[Start of Attachment]

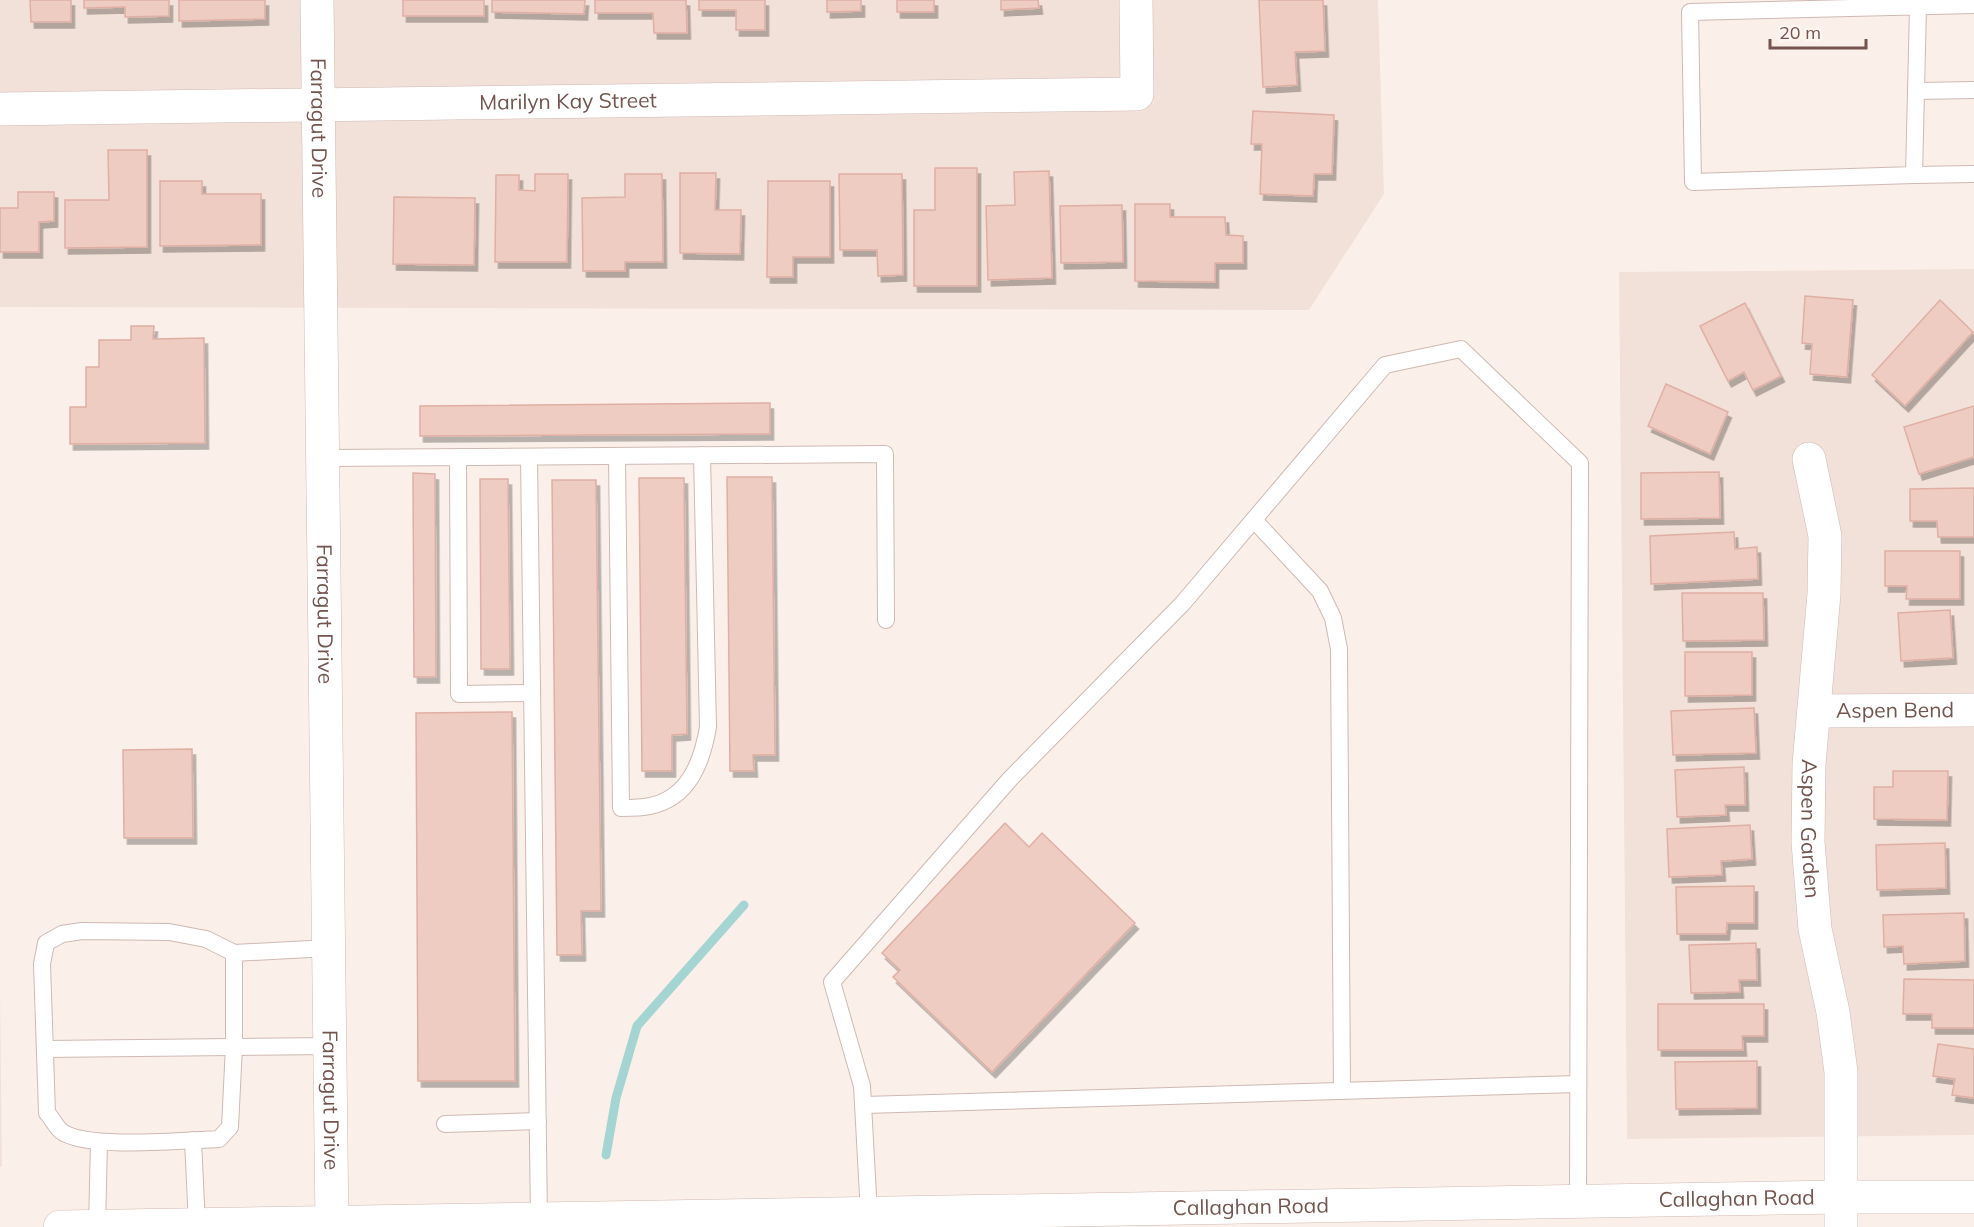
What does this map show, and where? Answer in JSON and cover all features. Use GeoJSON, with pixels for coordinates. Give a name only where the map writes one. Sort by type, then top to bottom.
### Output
{"type":"FeatureCollection","features":[{"type":"Feature","properties":{"kind":"street","name":"Farragut Drive"},"geometry":{"type":"LineString","coordinates":[[317,0],[332,1225]]}},
{"type":"Feature","properties":{"kind":"street","name":"Marilyn Kay Street"},"geometry":{"type":"LineString","coordinates":[[0,109],[1137,94],[1136,0]]}},
{"type":"Feature","properties":{"kind":"street","name":"Aspen Garden"},"geometry":{"type":"LineString","coordinates":[[1809,459],[1825,536],[1824,594],[1809,764],[1808,842],[1815,929],[1833,1012],[1841,1072],[1841,1212]]}},
{"type":"Feature","properties":{"kind":"street","name":"Aspen Bend"},"geometry":{"type":"LineString","coordinates":[[1815,711],[1974,710]]}},
{"type":"Feature","properties":{"kind":"street","name":"Callaghan Road"},"geometry":{"type":"LineString","coordinates":[[60,1227],[332,1225],[539,1220],[869,1221],[1578,1202],[1841,1212],[1974,1197]]}},
{"type":"Feature","properties":{"kind":"lane"},"geometry":{"type":"LineString","coordinates":[[1974,5],[1690,12],[1694,182],[1974,174]]}},
{"type":"Feature","properties":{"kind":"lane"},"geometry":{"type":"LineString","coordinates":[[1914,174],[1918,7]]}},
{"type":"Feature","properties":{"kind":"lane"},"geometry":{"type":"LineString","coordinates":[[1916,91],[1974,90]]}},
{"type":"Feature","properties":{"kind":"lane"},"geometry":{"type":"LineString","coordinates":[[869,1221],[862,1086],[832,982],[1010,779],[1184,603],[1385,365],[1461,349],[1580,463],[1578,1202]]}},
{"type":"Feature","properties":{"kind":"lane"},"geometry":{"type":"LineString","coordinates":[[323,458],[885,454],[886,620]]}},
{"type":"Feature","properties":{"kind":"lane"},"geometry":{"type":"LineString","coordinates":[[617,456],[621,808],[650,806],[673,798],[693,777],[704,750],[708,727],[702,455]]}},
{"type":"Feature","properties":{"kind":"lane"},"geometry":{"type":"LineString","coordinates":[[458,457],[459,694],[532,693]]}},
{"type":"Feature","properties":{"kind":"lane"},"geometry":{"type":"LineString","coordinates":[[529,457],[539,1220]]}},
{"type":"Feature","properties":{"kind":"lane"},"geometry":{"type":"LineString","coordinates":[[1254,520],[1320,591],[1334,618],[1339,649],[1342,1091]]}},
{"type":"Feature","properties":{"kind":"lane"},"geometry":{"type":"LineString","coordinates":[[234,953],[234,1046],[230,1127],[219,1139],[99,1142],[62,1131],[47,1113],[42,964],[45,943],[62,934],[82,931],[169,932],[206,939],[234,953],[329,948]]}},
{"type":"Feature","properties":{"kind":"lane"},"geometry":{"type":"LineString","coordinates":[[45,1049],[330,1046]]}},
{"type":"Feature","properties":{"kind":"lane"},"geometry":{"type":"LineString","coordinates":[[864,1105],[1578,1084]]}},
{"type":"Feature","properties":{"kind":"lane"},"geometry":{"type":"LineString","coordinates":[[445,1124],[538,1121]]}},
{"type":"Feature","properties":{"kind":"lane"},"geometry":{"type":"LineString","coordinates":[[193,1140],[197,1225]]}},
{"type":"Feature","properties":{"kind":"lane"},"geometry":{"type":"LineString","coordinates":[[97,1226],[99,1142]]}},
{"type":"Feature","properties":{"kind":"shaded area"},"geometry":{"type":"Polygon","coordinates":[[[0,0],[1378,0],[1384,194],[1309,310],[0,307],[0,0]]]}},
{"type":"Feature","properties":{"kind":"shaded area"},"geometry":{"type":"Polygon","coordinates":[[[1974,269],[1974,1135],[1627,1139],[1619,272],[1974,269]]]}},
{"type":"Feature","properties":{"kind":"shaded area"},"geometry":{"type":"Polygon","coordinates":[[[0,989],[2,1166],[0,1167],[0,989]]]}},
{"type":"Feature","properties":{"kind":"building"},"geometry":{"type":"Polygon","coordinates":[[[30,0],[71,0],[71,22],[31,22],[30,0]]]}},
{"type":"Feature","properties":{"kind":"building"},"geometry":{"type":"Polygon","coordinates":[[[84,0],[169,0],[169,16],[125,17],[125,7],[84,8],[84,0]]]}},
{"type":"Feature","properties":{"kind":"building"},"geometry":{"type":"Polygon","coordinates":[[[179,0],[265,0],[265,19],[179,21],[179,0]]]}},
{"type":"Feature","properties":{"kind":"building"},"geometry":{"type":"Polygon","coordinates":[[[403,0],[484,0],[484,16],[403,16],[403,0]]]}},
{"type":"Feature","properties":{"kind":"building"},"geometry":{"type":"Polygon","coordinates":[[[492,0],[585,0],[584,14],[492,12],[492,0]]]}},
{"type":"Feature","properties":{"kind":"building"},"geometry":{"type":"Polygon","coordinates":[[[595,0],[686,0],[687,33],[654,33],[653,13],[595,13],[595,0]]]}},
{"type":"Feature","properties":{"kind":"building"},"geometry":{"type":"Polygon","coordinates":[[[699,0],[765,0],[765,30],[736,30],[736,10],[699,10],[699,0]]]}},
{"type":"Feature","properties":{"kind":"building"},"geometry":{"type":"Polygon","coordinates":[[[827,0],[861,0],[861,11],[827,12],[827,0]]]}},
{"type":"Feature","properties":{"kind":"building"},"geometry":{"type":"Polygon","coordinates":[[[897,0],[934,0],[934,12],[897,12],[897,0]]]}},
{"type":"Feature","properties":{"kind":"building"},"geometry":{"type":"Polygon","coordinates":[[[1001,0],[1038,0],[1039,8],[1001,10],[1001,0]]]}},
{"type":"Feature","properties":{"kind":"building"},"geometry":{"type":"Polygon","coordinates":[[[1259,0],[1323,0],[1325,51],[1295,52],[1297,85],[1263,87],[1259,0]]]}},
{"type":"Feature","properties":{"kind":"building"},"geometry":{"type":"Polygon","coordinates":[[[1253,111],[1334,115],[1332,174],[1314,174],[1313,196],[1260,194],[1262,144],[1251,144],[1253,111]]]}},
{"type":"Feature","properties":{"kind":"building"},"geometry":{"type":"Polygon","coordinates":[[[108,150],[147,150],[147,247],[65,248],[65,200],[109,200],[108,150]]]}},
{"type":"Feature","properties":{"kind":"building"},"geometry":{"type":"Polygon","coordinates":[[[935,168],[977,168],[977,286],[914,286],[914,210],[935,210],[935,168]]]}},
{"type":"Feature","properties":{"kind":"building"},"geometry":{"type":"Polygon","coordinates":[[[1049,171],[1052,278],[988,280],[986,206],[1015,205],[1014,172],[1049,171]]]}},
{"type":"Feature","properties":{"kind":"building"},"geometry":{"type":"Polygon","coordinates":[[[680,173],[716,173],[715,210],[741,210],[740,254],[680,253],[680,173]]]}},
{"type":"Feature","properties":{"kind":"building"},"geometry":{"type":"Polygon","coordinates":[[[535,174],[568,174],[567,262],[495,262],[496,175],[519,175],[519,190],[535,191],[535,174]]]}},
{"type":"Feature","properties":{"kind":"building"},"geometry":{"type":"Polygon","coordinates":[[[625,174],[662,174],[663,262],[625,262],[625,271],[583,271],[582,198],[625,197],[625,174]]]}},
{"type":"Feature","properties":{"kind":"building"},"geometry":{"type":"Polygon","coordinates":[[[839,174],[902,174],[903,275],[878,276],[877,250],[840,250],[839,174]]]}},
{"type":"Feature","properties":{"kind":"building"},"geometry":{"type":"Polygon","coordinates":[[[160,181],[202,181],[202,194],[261,194],[261,245],[160,246],[160,181]]]}},
{"type":"Feature","properties":{"kind":"building"},"geometry":{"type":"Polygon","coordinates":[[[768,181],[830,181],[830,257],[793,257],[793,277],[767,277],[768,181]]]}},
{"type":"Feature","properties":{"kind":"building"},"geometry":{"type":"Polygon","coordinates":[[[18,192],[54,192],[54,221],[39,222],[39,252],[0,252],[0,208],[18,208],[18,192]]]}},
{"type":"Feature","properties":{"kind":"building"},"geometry":{"type":"Polygon","coordinates":[[[394,197],[475,198],[474,265],[393,264],[394,197]]]}},
{"type":"Feature","properties":{"kind":"building"},"geometry":{"type":"Polygon","coordinates":[[[1135,204],[1170,204],[1170,217],[1225,217],[1226,235],[1243,236],[1243,263],[1215,263],[1215,282],[1135,281],[1135,204]]]}},
{"type":"Feature","properties":{"kind":"building"},"geometry":{"type":"Polygon","coordinates":[[[1122,205],[1123,262],[1061,263],[1060,206],[1122,205]]]}},
{"type":"Feature","properties":{"kind":"building"},"geometry":{"type":"Polygon","coordinates":[[[1805,296],[1853,300],[1847,377],[1810,374],[1812,344],[1802,343],[1805,296]]]}},
{"type":"Feature","properties":{"kind":"building"},"geometry":{"type":"Polygon","coordinates":[[[1940,300],[1973,332],[1905,406],[1872,375],[1940,300]]]}},
{"type":"Feature","properties":{"kind":"building"},"geometry":{"type":"Polygon","coordinates":[[[1745,303],[1781,376],[1753,390],[1744,372],[1728,381],[1700,326],[1745,303]]]}},
{"type":"Feature","properties":{"kind":"building"},"geometry":{"type":"Polygon","coordinates":[[[131,326],[154,326],[153,339],[204,338],[205,443],[70,444],[70,407],[86,407],[86,367],[99,367],[99,340],[131,340],[131,326]]]}},
{"type":"Feature","properties":{"kind":"building"},"geometry":{"type":"Polygon","coordinates":[[[1666,384],[1728,412],[1710,454],[1648,426],[1666,384]]]}},
{"type":"Feature","properties":{"kind":"building"},"geometry":{"type":"Polygon","coordinates":[[[770,403],[770,434],[420,436],[420,406],[770,403]]]}},
{"type":"Feature","properties":{"kind":"building"},"geometry":{"type":"Polygon","coordinates":[[[1974,406],[1974,457],[1919,474],[1904,427],[1974,406]]]}},
{"type":"Feature","properties":{"kind":"building"},"geometry":{"type":"Polygon","coordinates":[[[1719,472],[1720,518],[1641,519],[1641,473],[1719,472]]]}},
{"type":"Feature","properties":{"kind":"building"},"geometry":{"type":"Polygon","coordinates":[[[413,473],[435,474],[436,677],[414,677],[413,473]]]}},
{"type":"Feature","properties":{"kind":"building"},"geometry":{"type":"Polygon","coordinates":[[[727,477],[772,477],[775,755],[753,755],[754,771],[730,771],[727,477]]]}},
{"type":"Feature","properties":{"kind":"building"},"geometry":{"type":"Polygon","coordinates":[[[639,478],[684,478],[687,734],[672,735],[672,771],[642,771],[639,478]]]}},
{"type":"Feature","properties":{"kind":"building"},"geometry":{"type":"Polygon","coordinates":[[[480,479],[508,479],[510,669],[481,669],[480,479]]]}},
{"type":"Feature","properties":{"kind":"building"},"geometry":{"type":"Polygon","coordinates":[[[552,480],[596,480],[601,911],[581,911],[582,955],[557,955],[552,480]]]}},
{"type":"Feature","properties":{"kind":"building"},"geometry":{"type":"Polygon","coordinates":[[[1974,488],[1974,537],[1938,537],[1937,521],[1910,521],[1910,489],[1974,488]]]}},
{"type":"Feature","properties":{"kind":"building"},"geometry":{"type":"Polygon","coordinates":[[[1734,532],[1735,549],[1757,547],[1758,579],[1651,584],[1650,536],[1734,532]]]}},
{"type":"Feature","properties":{"kind":"building"},"geometry":{"type":"Polygon","coordinates":[[[1885,551],[1960,551],[1960,599],[1906,599],[1907,586],[1885,586],[1885,551]]]}},
{"type":"Feature","properties":{"kind":"building"},"geometry":{"type":"Polygon","coordinates":[[[1682,593],[1763,593],[1764,640],[1683,641],[1682,593]]]}},
{"type":"Feature","properties":{"kind":"building"},"geometry":{"type":"Polygon","coordinates":[[[1950,610],[1953,658],[1901,661],[1898,613],[1950,610]]]}},
{"type":"Feature","properties":{"kind":"building"},"geometry":{"type":"Polygon","coordinates":[[[1685,652],[1752,652],[1752,695],[1685,696],[1685,652]]]}},
{"type":"Feature","properties":{"kind":"building"},"geometry":{"type":"Polygon","coordinates":[[[1754,708],[1756,753],[1673,755],[1671,711],[1754,708]]]}},
{"type":"Feature","properties":{"kind":"building"},"geometry":{"type":"Polygon","coordinates":[[[512,712],[515,1081],[418,1081],[416,713],[512,712]]]}},
{"type":"Feature","properties":{"kind":"building"},"geometry":{"type":"Polygon","coordinates":[[[192,749],[193,838],[124,838],[123,750],[192,749]]]}},
{"type":"Feature","properties":{"kind":"building"},"geometry":{"type":"Polygon","coordinates":[[[1744,767],[1745,805],[1725,805],[1726,815],[1677,817],[1675,770],[1744,767]]]}},
{"type":"Feature","properties":{"kind":"building"},"geometry":{"type":"Polygon","coordinates":[[[1893,771],[1948,771],[1947,820],[1874,819],[1874,787],[1893,787],[1893,771]]]}},
{"type":"Feature","properties":{"kind":"building"},"geometry":{"type":"Polygon","coordinates":[[[1005,823],[1029,847],[1042,833],[1135,923],[992,1072],[893,977],[900,970],[882,953],[1005,823]]]}},
{"type":"Feature","properties":{"kind":"building"},"geometry":{"type":"Polygon","coordinates":[[[1750,825],[1752,859],[1721,861],[1722,875],[1669,877],[1667,829],[1750,825]]]}},
{"type":"Feature","properties":{"kind":"building"},"geometry":{"type":"Polygon","coordinates":[[[1945,843],[1946,888],[1877,890],[1876,845],[1945,843]]]}},
{"type":"Feature","properties":{"kind":"building"},"geometry":{"type":"Polygon","coordinates":[[[1754,886],[1754,923],[1727,923],[1726,934],[1677,934],[1676,887],[1754,886]]]}},
{"type":"Feature","properties":{"kind":"building"},"geometry":{"type":"Polygon","coordinates":[[[1964,913],[1965,961],[1904,964],[1903,946],[1884,947],[1883,915],[1964,913]]]}},
{"type":"Feature","properties":{"kind":"building"},"geometry":{"type":"Polygon","coordinates":[[[1756,943],[1757,980],[1739,980],[1740,992],[1691,993],[1689,945],[1756,943]]]}},
{"type":"Feature","properties":{"kind":"building"},"geometry":{"type":"Polygon","coordinates":[[[1904,979],[1974,980],[1974,1028],[1932,1028],[1932,1014],[1903,1014],[1904,979]]]}},
{"type":"Feature","properties":{"kind":"building"},"geometry":{"type":"Polygon","coordinates":[[[1658,1004],[1764,1004],[1764,1036],[1742,1036],[1743,1050],[1658,1050],[1658,1004]]]}},
{"type":"Feature","properties":{"kind":"building"},"geometry":{"type":"Polygon","coordinates":[[[1938,1044],[1974,1049],[1974,1098],[1952,1095],[1955,1079],[1933,1076],[1938,1044]]]}},
{"type":"Feature","properties":{"kind":"building"},"geometry":{"type":"Polygon","coordinates":[[[1757,1061],[1757,1108],[1676,1109],[1675,1062],[1757,1061]]]}},
{"type":"Feature","properties":{"kind":"waterway"},"geometry":{"type":"LineString","coordinates":[[606,1155],[616,1098],[637,1026],[744,905]]}}]}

[End of Attachment]

Read through the material above, and whenever a line contains "features", copy it.

What does this map show, and where? Answer in JSON and cover all features. Use GeoJSON, with pixels for coordinates. Give a name only where the map writes one. Sort by type, then top to bottom.
{"type":"FeatureCollection","features":[{"type":"Feature","properties":{"kind":"street","name":"Farragut Drive"},"geometry":{"type":"LineString","coordinates":[[317,0],[332,1225]]}},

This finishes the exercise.